■ **Source text**
........

Many photographers dread pulling out their tripod, because they're a bit on the heavy side and can be a hassle to carry around, especially when out in nature. However, using a tripod can make the difference between an amateur shot and an epic shot.

Taking the time to set up the three-legged gadget that every photographer should have in their toolbox can benefit the end results in compelling ways.

Steady Means Sharp

The best argument for using a tripod is to increase the camera's stability. That's what they were made for, and when stability is on your side, razor-sharp images are more likely to be in your future. The extra bit of time it takes to unpack and set up a tripod tends to discourage a lot of amateur photographers. Yes, it does take extra time. Nevertheless, isn't it better to ensure a selection of sharper images? If you spend all that time heading out into the woods, fields, rivers, mountains, oceans or wherever else your photography muse takes you, then certainly coming home with blurred images (and possibly a few ticks or mosquito bites, too) will defeat the purpose.

........

■ **Material provided**
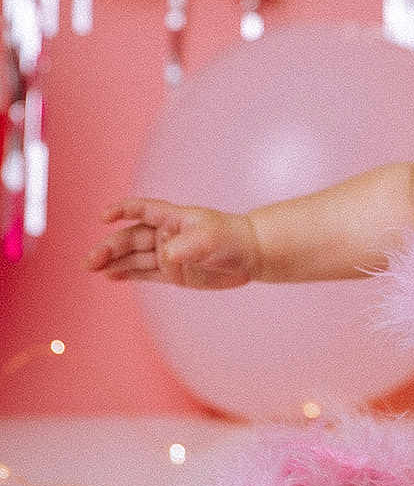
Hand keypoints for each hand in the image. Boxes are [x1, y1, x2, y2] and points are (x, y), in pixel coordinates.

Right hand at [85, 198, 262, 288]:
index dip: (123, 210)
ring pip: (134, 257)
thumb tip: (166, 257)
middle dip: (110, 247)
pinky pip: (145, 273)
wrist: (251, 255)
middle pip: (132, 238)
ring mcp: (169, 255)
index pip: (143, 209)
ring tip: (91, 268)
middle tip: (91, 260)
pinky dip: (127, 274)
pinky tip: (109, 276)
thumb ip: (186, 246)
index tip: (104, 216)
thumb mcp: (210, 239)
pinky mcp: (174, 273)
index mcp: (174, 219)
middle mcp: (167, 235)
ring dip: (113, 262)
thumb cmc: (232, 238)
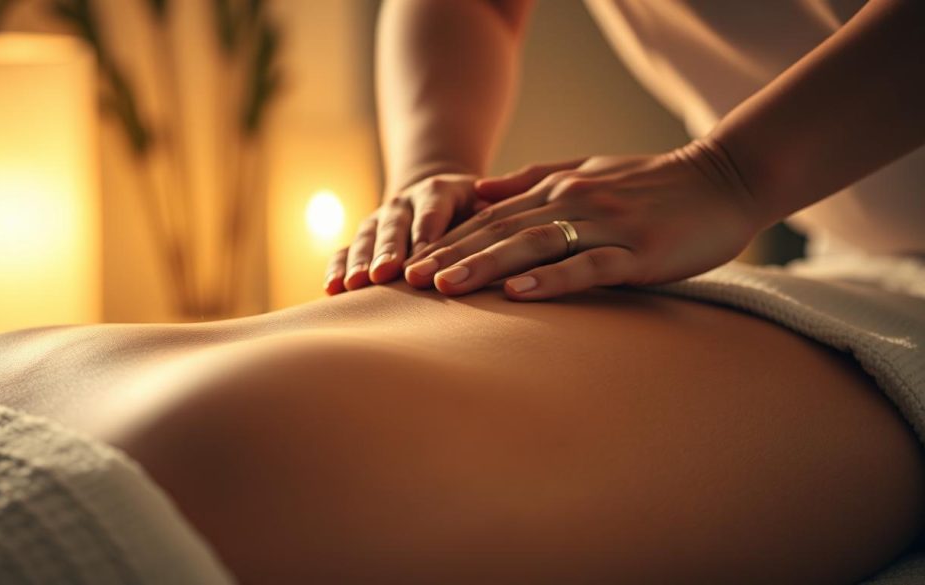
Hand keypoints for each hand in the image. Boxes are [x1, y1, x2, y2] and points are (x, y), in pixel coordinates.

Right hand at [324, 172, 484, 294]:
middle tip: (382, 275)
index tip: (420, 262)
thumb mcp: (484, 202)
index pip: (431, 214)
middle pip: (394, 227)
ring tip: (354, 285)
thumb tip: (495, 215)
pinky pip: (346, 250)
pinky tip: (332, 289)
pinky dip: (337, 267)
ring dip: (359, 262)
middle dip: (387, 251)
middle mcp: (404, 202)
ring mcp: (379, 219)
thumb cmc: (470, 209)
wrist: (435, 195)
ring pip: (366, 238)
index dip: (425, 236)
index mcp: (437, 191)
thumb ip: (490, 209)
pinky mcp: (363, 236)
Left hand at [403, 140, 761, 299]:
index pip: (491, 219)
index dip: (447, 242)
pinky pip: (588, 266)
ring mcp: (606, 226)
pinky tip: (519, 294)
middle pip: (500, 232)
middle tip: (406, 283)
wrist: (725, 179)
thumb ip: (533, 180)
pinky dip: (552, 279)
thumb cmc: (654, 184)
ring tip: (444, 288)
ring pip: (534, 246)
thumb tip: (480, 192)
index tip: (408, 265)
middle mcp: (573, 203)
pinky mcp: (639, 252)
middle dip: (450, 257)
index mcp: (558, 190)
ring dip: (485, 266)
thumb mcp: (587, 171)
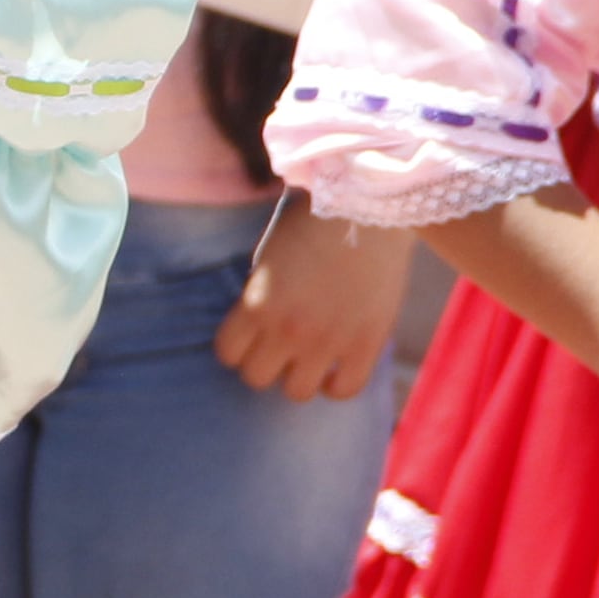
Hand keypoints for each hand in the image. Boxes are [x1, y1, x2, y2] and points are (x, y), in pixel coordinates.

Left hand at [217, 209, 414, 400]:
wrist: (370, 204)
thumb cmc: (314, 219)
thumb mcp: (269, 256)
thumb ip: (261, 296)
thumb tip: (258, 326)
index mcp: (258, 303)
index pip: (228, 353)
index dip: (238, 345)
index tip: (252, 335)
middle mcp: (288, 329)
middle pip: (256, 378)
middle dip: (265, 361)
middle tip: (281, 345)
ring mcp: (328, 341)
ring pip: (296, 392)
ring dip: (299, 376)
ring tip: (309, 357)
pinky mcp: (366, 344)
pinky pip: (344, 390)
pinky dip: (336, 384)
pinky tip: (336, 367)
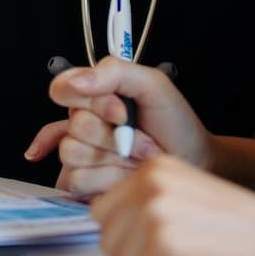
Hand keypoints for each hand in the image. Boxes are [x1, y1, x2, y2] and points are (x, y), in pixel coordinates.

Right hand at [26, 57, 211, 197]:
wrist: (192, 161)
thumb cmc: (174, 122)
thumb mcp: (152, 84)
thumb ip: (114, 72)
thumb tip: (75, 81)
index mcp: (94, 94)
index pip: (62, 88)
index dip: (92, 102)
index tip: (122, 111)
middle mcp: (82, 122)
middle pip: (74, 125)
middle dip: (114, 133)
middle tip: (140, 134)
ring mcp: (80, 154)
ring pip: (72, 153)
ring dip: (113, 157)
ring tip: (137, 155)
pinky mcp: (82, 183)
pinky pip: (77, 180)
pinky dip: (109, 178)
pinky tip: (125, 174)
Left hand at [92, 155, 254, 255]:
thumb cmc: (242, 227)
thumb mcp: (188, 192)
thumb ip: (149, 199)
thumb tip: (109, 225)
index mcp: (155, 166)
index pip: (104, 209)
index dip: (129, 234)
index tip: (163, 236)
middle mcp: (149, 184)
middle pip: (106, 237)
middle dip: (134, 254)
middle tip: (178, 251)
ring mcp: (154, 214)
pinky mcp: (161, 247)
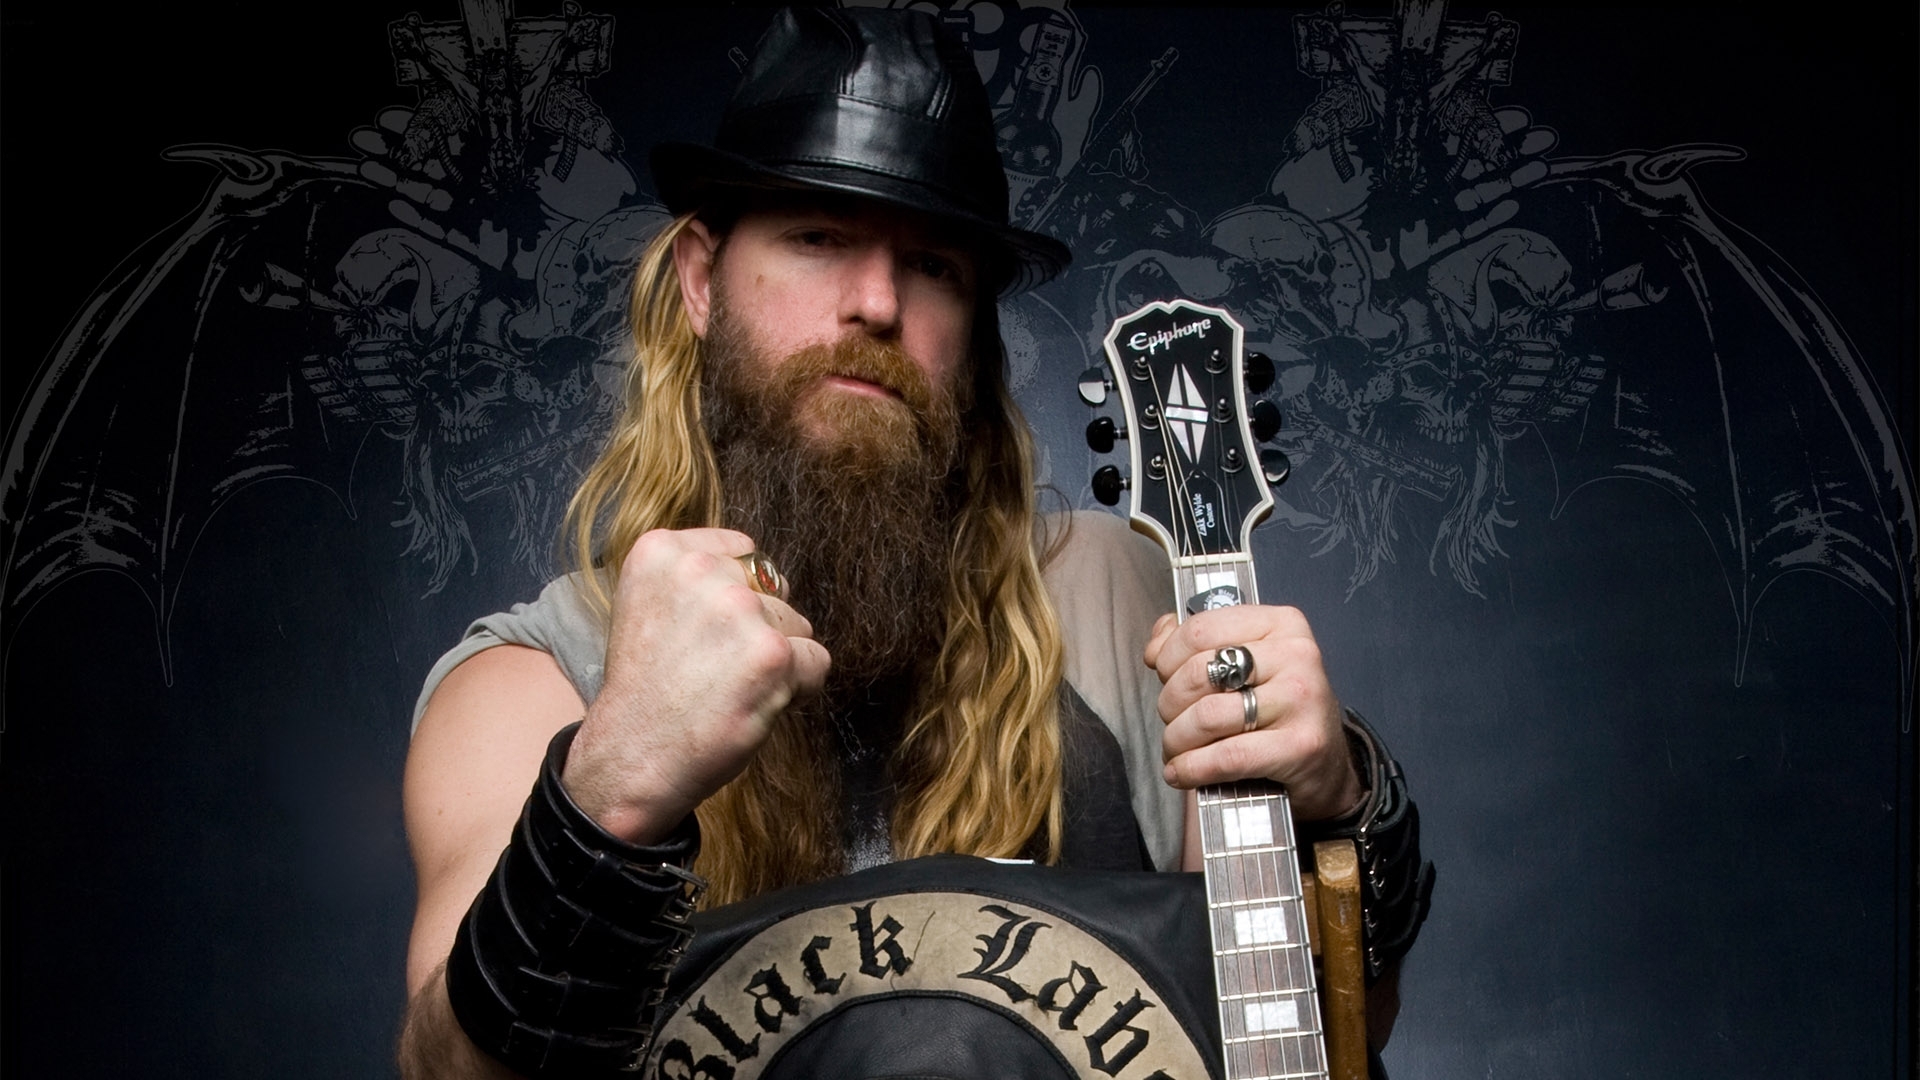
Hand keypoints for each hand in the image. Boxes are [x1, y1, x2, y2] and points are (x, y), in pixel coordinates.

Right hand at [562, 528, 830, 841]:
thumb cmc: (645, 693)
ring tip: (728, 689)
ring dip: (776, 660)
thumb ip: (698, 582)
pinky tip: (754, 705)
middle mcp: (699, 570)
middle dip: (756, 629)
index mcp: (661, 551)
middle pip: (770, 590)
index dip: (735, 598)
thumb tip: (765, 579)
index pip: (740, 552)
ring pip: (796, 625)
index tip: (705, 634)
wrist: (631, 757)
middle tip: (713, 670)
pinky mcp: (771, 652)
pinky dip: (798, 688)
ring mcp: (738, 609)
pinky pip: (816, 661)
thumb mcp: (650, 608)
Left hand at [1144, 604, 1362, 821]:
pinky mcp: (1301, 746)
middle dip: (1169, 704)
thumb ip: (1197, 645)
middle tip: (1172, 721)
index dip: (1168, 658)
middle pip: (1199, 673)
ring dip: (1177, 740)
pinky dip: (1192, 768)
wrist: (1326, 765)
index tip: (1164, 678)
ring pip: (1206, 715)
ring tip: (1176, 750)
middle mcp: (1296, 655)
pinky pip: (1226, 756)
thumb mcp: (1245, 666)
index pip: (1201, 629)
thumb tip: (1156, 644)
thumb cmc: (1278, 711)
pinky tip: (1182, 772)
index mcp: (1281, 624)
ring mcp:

........

■ **Directions for this task**
Repeat word for word the stretch of the passage on tripods from "The best argument" through "defeat the purpose.". You won't need the material for this.

■ **Final answer**
The best argument for using a tripod is to increase the camera's stability. That's what they were made for, and when stability is on your side, razor-sharp images are more likely to be in your future. The extra bit of time it takes to unpack and set up a tripod tends to discourage a lot of amateur photographers. Yes, it does take extra time. Nevertheless, isn't it better to ensure a selection of sharper images? If you spend all that time heading out into the woods, fields, rivers, mountains, oceans or wherever else your photography muse takes you, then certainly coming home with blurred images (and possibly a few ticks or mosquito bites, too) will defeat the purpose.